XMart Owner Files Suit Against Sheriff’s Office

Matt O'Conner
OCALA, Fla. — 75 Retail Enterprises Inc. made good on its promise to take action against the sheriff who led a raid on its Wildwood, Fla., XMart Adult Supercenter.

The company filed suit in U.S. District Court against Sumter County Sheriff William Farmer, claiming that he unconstitutionally seized 22,000 videos from the store in violation of the 1st, 4th and 14th Amendments.

Farmer took the videos claiming that the store failed to properly display the ratings on the movie packages. The sheriff’s office also said it would petition the court seeking approval to destroy the movies as contraband.

In its complaint, XMart asserts that it is a duly authorized corporation properly registered to sell adult materials, its products are not obscene, it displays signage advising patrons about the nature of its products and it does not allow customers under 18 into the store.

In other words, the lawsuit says, the store was operating within its legal rights and abiding by all applicable laws, and it should not have been raided.

The raid itself also violated the law, the suit goes on to assert, because it was massive in nature, Sheriff’s agents seized multiple copies of the same titles rather than representative copies and, most importantly, agents made no attempt to remove security jackets on DVDs, meaning there was no way they could tell whether the DVDs had been properly labeled.

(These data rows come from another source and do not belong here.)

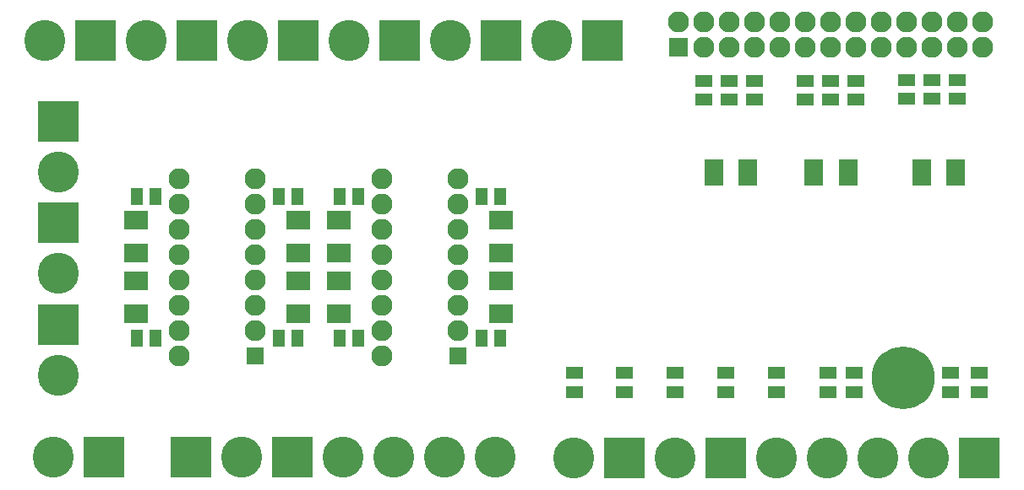
<source format=gts>
G04 (created by PCBNEW (2013-07-07 BZR 4022)-stable) date 6.3.2014 22:13:41*
%MOIN*%
G04 Gerber Fmt 3.4, Leading zero omitted, Abs format*
%FSLAX34Y34*%
G01*
G70*
G90*
G04 APERTURE LIST*
%ADD10C,0.011811*%
%ADD11R,0.072X0.072*%
%ADD12C,0.0828661*%
%ADD13R,0.067X0.067*%
%ADD14R,0.067X0.047*%
%ADD15R,0.047X0.067*%
%ADD16R,0.092X0.072*%
%ADD17R,0.162X0.162*%
%ADD18C,0.162*%
%ADD19C,0.24822*%
%ADD20R,0.0730236X0.0293228*%
G04 APERTURE END LIST*
G54D10*
G54D11*
X536Y-1507D03*
G54D12*
X536Y-507D03*
X1536Y-1507D03*
X1536Y-507D03*
X2536Y-1507D03*
X2536Y-507D03*
X3536Y-1507D03*
X3536Y-507D03*
X4536Y-1507D03*
X4536Y-507D03*
X5536Y-1507D03*
X5536Y-507D03*
X6536Y-1507D03*
X6536Y-507D03*
X7536Y-1507D03*
X7536Y-507D03*
X8536Y-1507D03*
X8536Y-507D03*
X9536Y-1507D03*
X9536Y-507D03*
X10536Y-1507D03*
X10536Y-507D03*
X11536Y-1507D03*
X11536Y-507D03*
X12536Y-1507D03*
X12536Y-507D03*
G54D13*
X-16163Y-13707D03*
G54D12*
X-16163Y-12707D03*
X-16163Y-11707D03*
X-16163Y-10707D03*
X-16163Y-9707D03*
X-16163Y-8707D03*
X-16163Y-7707D03*
X-16163Y-6707D03*
X-19163Y-6707D03*
X-19163Y-7707D03*
X-19163Y-8707D03*
X-19163Y-9707D03*
X-19163Y-10707D03*
X-19163Y-11707D03*
X-19163Y-12707D03*
X-19163Y-13707D03*
G54D13*
X-8163Y-13707D03*
G54D12*
X-8163Y-12707D03*
X-8163Y-11707D03*
X-8163Y-10707D03*
X-8163Y-9707D03*
X-8163Y-8707D03*
X-8163Y-7707D03*
X-8163Y-6707D03*
X-11163Y-6707D03*
X-11163Y-7707D03*
X-11163Y-8707D03*
X-11163Y-9707D03*
X-11163Y-10707D03*
X-11163Y-11707D03*
X-11163Y-12707D03*
X-11163Y-13707D03*
G54D14*
X1544Y-2832D03*
X1544Y-3582D03*
X10528Y-2792D03*
X10528Y-3542D03*
G54D15*
X-12838Y-7407D03*
X-12088Y-7407D03*
G54D14*
X7536Y-2832D03*
X7536Y-3582D03*
G54D15*
X-6488Y-13007D03*
X-7238Y-13007D03*
G54D14*
X6536Y-2832D03*
X6536Y-3582D03*
X11528Y-2792D03*
X11528Y-3542D03*
X5536Y-2832D03*
X5536Y-3582D03*
G54D15*
X-12838Y-13007D03*
X-12088Y-13007D03*
X-6488Y-7407D03*
X-7238Y-7407D03*
X-20838Y-7407D03*
X-20088Y-7407D03*
X-20838Y-13007D03*
X-20088Y-13007D03*
G54D14*
X3544Y-2832D03*
X3544Y-3582D03*
G54D15*
X-14488Y-13007D03*
X-15238Y-13007D03*
X-14488Y-7407D03*
X-15238Y-7407D03*
G54D14*
X2544Y-2832D03*
X2544Y-3582D03*
X9528Y-2792D03*
X9528Y-3542D03*
X2401Y-14388D03*
X2401Y-15138D03*
X4409Y-14388D03*
X4409Y-15138D03*
X12401Y-14388D03*
X12401Y-15138D03*
X11259Y-14388D03*
X11259Y-15138D03*
X6417Y-14388D03*
X6417Y-15138D03*
X7480Y-14388D03*
X7480Y-15138D03*
X-3582Y-14388D03*
X-3582Y-15138D03*
X-1614Y-14388D03*
X-1614Y-15138D03*
X393Y-14388D03*
X393Y-15138D03*
G54D16*
X-20863Y-9657D03*
X-20863Y-8357D03*
X-20863Y-10757D03*
X-20863Y-12057D03*
X-6463Y-10757D03*
X-6463Y-12057D03*
X-14463Y-10757D03*
X-14463Y-12057D03*
X-14463Y-9657D03*
X-14463Y-8357D03*
X-6463Y-9657D03*
X-6463Y-8357D03*
X-12863Y-10757D03*
X-12863Y-12057D03*
X-12863Y-9657D03*
X-12863Y-8357D03*
G54D17*
X-22149Y-17716D03*
G54D18*
X-24149Y-17716D03*
G54D17*
X-18463Y-1237D03*
G54D18*
X-20463Y-1237D03*
G54D17*
X-6463Y-1237D03*
G54D18*
X-8463Y-1237D03*
G54D17*
X-10463Y-1237D03*
G54D18*
X-12463Y-1237D03*
G54D17*
X-22463Y-1237D03*
G54D18*
X-24463Y-1237D03*
X-12708Y-17716D03*
X-10708Y-17716D03*
G54D17*
X-14708Y-17716D03*
G54D18*
X-8708Y-17716D03*
X-6708Y-17716D03*
G54D17*
X-18716Y-17716D03*
G54D18*
X-16716Y-17716D03*
G54D17*
X-23937Y-12464D03*
G54D18*
X-23937Y-14464D03*
G54D17*
X-23937Y-8448D03*
G54D18*
X-23937Y-10448D03*
G54D17*
X-23937Y-4433D03*
G54D18*
X-23937Y-6433D03*
X10408Y-17736D03*
X8408Y-17736D03*
G54D17*
X12408Y-17736D03*
G54D18*
X6408Y-17736D03*
X4408Y-17736D03*
G54D17*
X2408Y-17736D03*
G54D18*
X408Y-17736D03*
G54D17*
X-1591Y-17736D03*
G54D18*
X-3591Y-17736D03*
G54D17*
X-2463Y-1237D03*
G54D18*
X-4463Y-1237D03*
G54D17*
X-14463Y-1237D03*
G54D18*
X-16463Y-1237D03*
G54D19*
X9409Y-14566D03*
G54D20*
X10141Y-6066D03*
X10141Y-6322D03*
X10141Y-6578D03*
X10141Y-6834D03*
X11480Y-6834D03*
X11480Y-6578D03*
X11480Y-6322D03*
X11480Y-6066D03*
X5881Y-6082D03*
X5881Y-6338D03*
X5881Y-6594D03*
X5881Y-6850D03*
X7220Y-6850D03*
X7220Y-6594D03*
X7220Y-6338D03*
X7220Y-6082D03*
X1937Y-6082D03*
X1937Y-6338D03*
X1937Y-6594D03*
X1937Y-6850D03*
X3275Y-6850D03*
X3275Y-6594D03*
X3275Y-6338D03*
X3275Y-6082D03*
M02*

</source>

According to the suit, the videos have a wholesale value of roughly $200,000, while the security jackets are worth $40,000. Seizing and failing to return the videos, it says, is prior restraint against legal free speech.

The suit further alleges that Farmer was personally motivated in his decision to raid the store, calling out a quote in which Farmer said he felt the store “violated the sanctity of my community.”

It is the second lawsuit 75 Retail Enterprises has brought against the Sumter County Sheriff’s Office. The first, which is ongoing, revolves around the arrest and conviction of XMart owner Evgueni Souliaguine on obscenity charges, for which he is serving a 364-day sentence — the longest allowed for a misdemeanor in Florida.

That suit alleges that the Sheriff’s Office, in violation of Souliaguine’s constitutional rights, used state obscenity laws as a pretext for harassing XMart out of business.

Central to the plaintiff’s claims is that none of the videos sold at the store has ever been deemed obscene by a court. Souliaguine’s conviction is currently on appeal.

Lawyers for 75 Retail Enterprises want all of the seized movies to be returned and for the Sheriff’s Office to pay punitive damages.